Hoy, el divorcio (que no es más que el repudio mutuo legal de la sociedad descristianizada), parece que casi siempre se promueve en los países occidentales, mayormente por parte de la mujer, a causa de una legislación que, contrariamente al repudio hebreo, la favorece.
Esta ley actual invierte los términos en contra del varón que (como entonces la mujer), pierde al momento derecho a hijos, casa, etc. y se convierte en tributario de su mujer. La ley, como dice Pablo apóstol, no perfeccionó nada.
Quien obtiene una ventaja, no se desprende de ella sino solo por la fuerza. «Si eres yunque aguanta; si eres martillo, golpea». Esta es la filosofía del mundo. Implacables, inventores de males, crueles, etc. ¡Para qué enumerar aquí las sevicias que se perpetran en el mundo!
No entramos en la conveniencia de proteger a la mujer, pues no es este el lugar. La protección de todo derecho, es la justicia y la equidad. En otro lugar hablaremos de ello. Aquí solo apuntaremos brevemente, que no se puede confundir la igualdad con la equidad.
La igualdad significa una injusticia, dando a todos lo mismo les guste o no. Las necesidades se resuelven con la equidad, es decir dar a cada uno lo que le es conveniente, de su conveniencia, gusto o preferencia. Es decir, libertad.
En tiempos de Jesús, el repudio era cosa corriente en las familias judías, así como en muchos otros pueblos paganos. El marido, en aquel tiempo, era dueño absoluto de todo en el hogar, y engendraba hijos en su esposa o concubinas, que por supuesto le pertenecían, como también los hijos.
La esposa tenía un rango principal, ante las demás esposas secundarias y las concubinas, pero ante el varón estaba prácticamente inerme. No digamos ya la situación de las concubinas y asimiladas. Por cualquier causa podían ser repudiadas y «despedidas».
Es fácil imaginarse a una pobre mujer, echada a la calle y sin derechos ni hijos, que quedaban en manos y propiedad del varón. No es posible para nosotros imaginar el dolor y la desesperación, de estas mujeres despojadas de todo, y en muchas ocasiones arrojadas al arroyo.

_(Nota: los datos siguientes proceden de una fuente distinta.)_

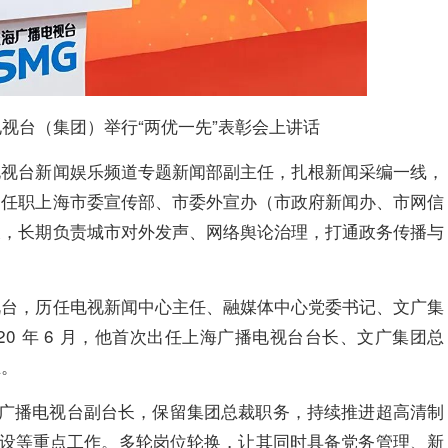
电视台（集团）举行“两优一先”表彰会上讲话
电视台新闻娱乐频道专题新闻部副主任，扎根新闻采编一线，
，任职上海市委宣传部、市委外宣办（市政府新闻办、市网信
长，长期负责城市对外发声、网络舆论治理，打通政务传播与
视台，历任电视新闻中心主任、融媒体中心党委书记、文广集
0 年 6 月，他首次出任上海广播电视台台长、文广集团总
业。
上海广播电视台副台长，保留集团总裁职务，持续推进超高清制
阵建设等重点工作。多轮岗位轮换，让其同时具备党务管理、新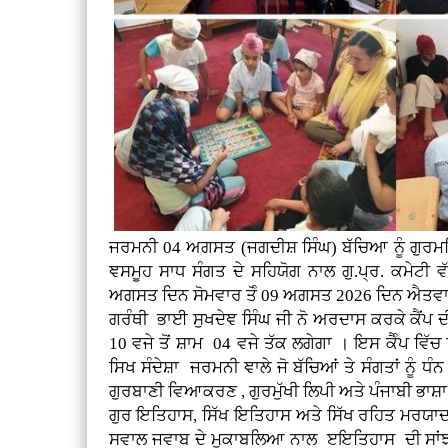
ਜਰਮਨੀ
04 ਅਗਸਤ (
ਜਗਦੀਸ਼ ਸਿੰਘ)
ਬੱਚਿਆ ਨੂੰ ਗੁਰ
ਞਸਮੂਹ ਸਾਧ ਸੰਗਤ ਦੇ ਸਹਿਯੋਗ ਨਾਲ ਗੁ.ਪ੍ਰ. ਕਮੇਟੀ ਵ
ਅਗਸਤ ਦਿਨ ਸੋਮਵਾਰ ਤੋੰ 09 ਅਗਸਤ 2026 ਦਿਨ ਐਤਵਾਰ
ਗਰੰਥੀ ਭਾਈ ਸੁਖਦੇਞ ਸਿੰਘ ਜੀ ਨੋ ਅਰਦਾਸ ਕਰਕੇ ਕੈਂਪ ਦੀ 
10 ਵਜੇ ਤੋਂ ਸ਼ਾਮ 04 ਵਜੇ ਤੱਕ ਲਗੇਗਾ । ਇਸ ਕੈੰਪ ਵਿੱਚ
ਸਿਖ ਸੰਦੇਸ਼ਾ ਜਰਮਨੀ ਞਾਲੇ ਜੋ ਬੱਚਿਆਂ ਤੇ ਸੰਗਤਾਂ ਨੂੰ ਧੰਨ
ਗੁਰਬਾਣੀ ਵਿਆਕਰਣ , ਗੁਰਮੁੱਖੀ ਲਿਪੀ ਅਤੇ ਪੰਜਾਬੀ ਭਾਸ਼ਾ
ਗੁਰ ਇਤਿਹਾਸ, ਸਿੱਖ ਇਤਿਹਾਸ ਅਤੇ ਸਿੱਖ ਰਹਿਤ ਮਰਯਾਦਾ
ਸਵਾਲ ਜਵਾਬ ਦੇ ਮੁਕਾਬਲਿਆ ਨਾਲ ੲਇਤਿਹਾਸ ਦੀ ਸਾਂਝ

Podemos tal vez, imaginar la situación de estas mujeres aborrecidas en la comunidad en la que vivían, y las calumnias y desprecios que levantaban. Algo tan atroz, que algunas se dedicaban a la prostitución.
Otras se enredaban con el primero que pudiese socorrerlas, pero los hijos y todo lo demás, que trabajosamente hubiesen obtenido, quedaban perdidos para siempre. Dependían de la mayor, menor, o nula generosidad del marido. Y la experiencia y la historia, nos dice que la generosidad no es la característica de los tiempos.
Ni podemos calcular, en lo que esta situación tan inestable y tan plagada de peligros en la convivencia producía en toda mujer, cualquiera que fuese su status en la familia. El señor de la casa era el padre, y las mujeres aunque entre sí tenían su status, realmente poco podían hacer salvo una preferencia amorosa como Jacob con Rebeca.
Miedo, sin paliativos y sin limitación a los errores propios, o a cualquier carácter atrabiliario (véase Nabal, el esposo de Abigail), era lo que determinaba el destino y la vida de cada mujer. Una tortura constante, un miedo irreprimible, y un corazón rasgado y aplastado.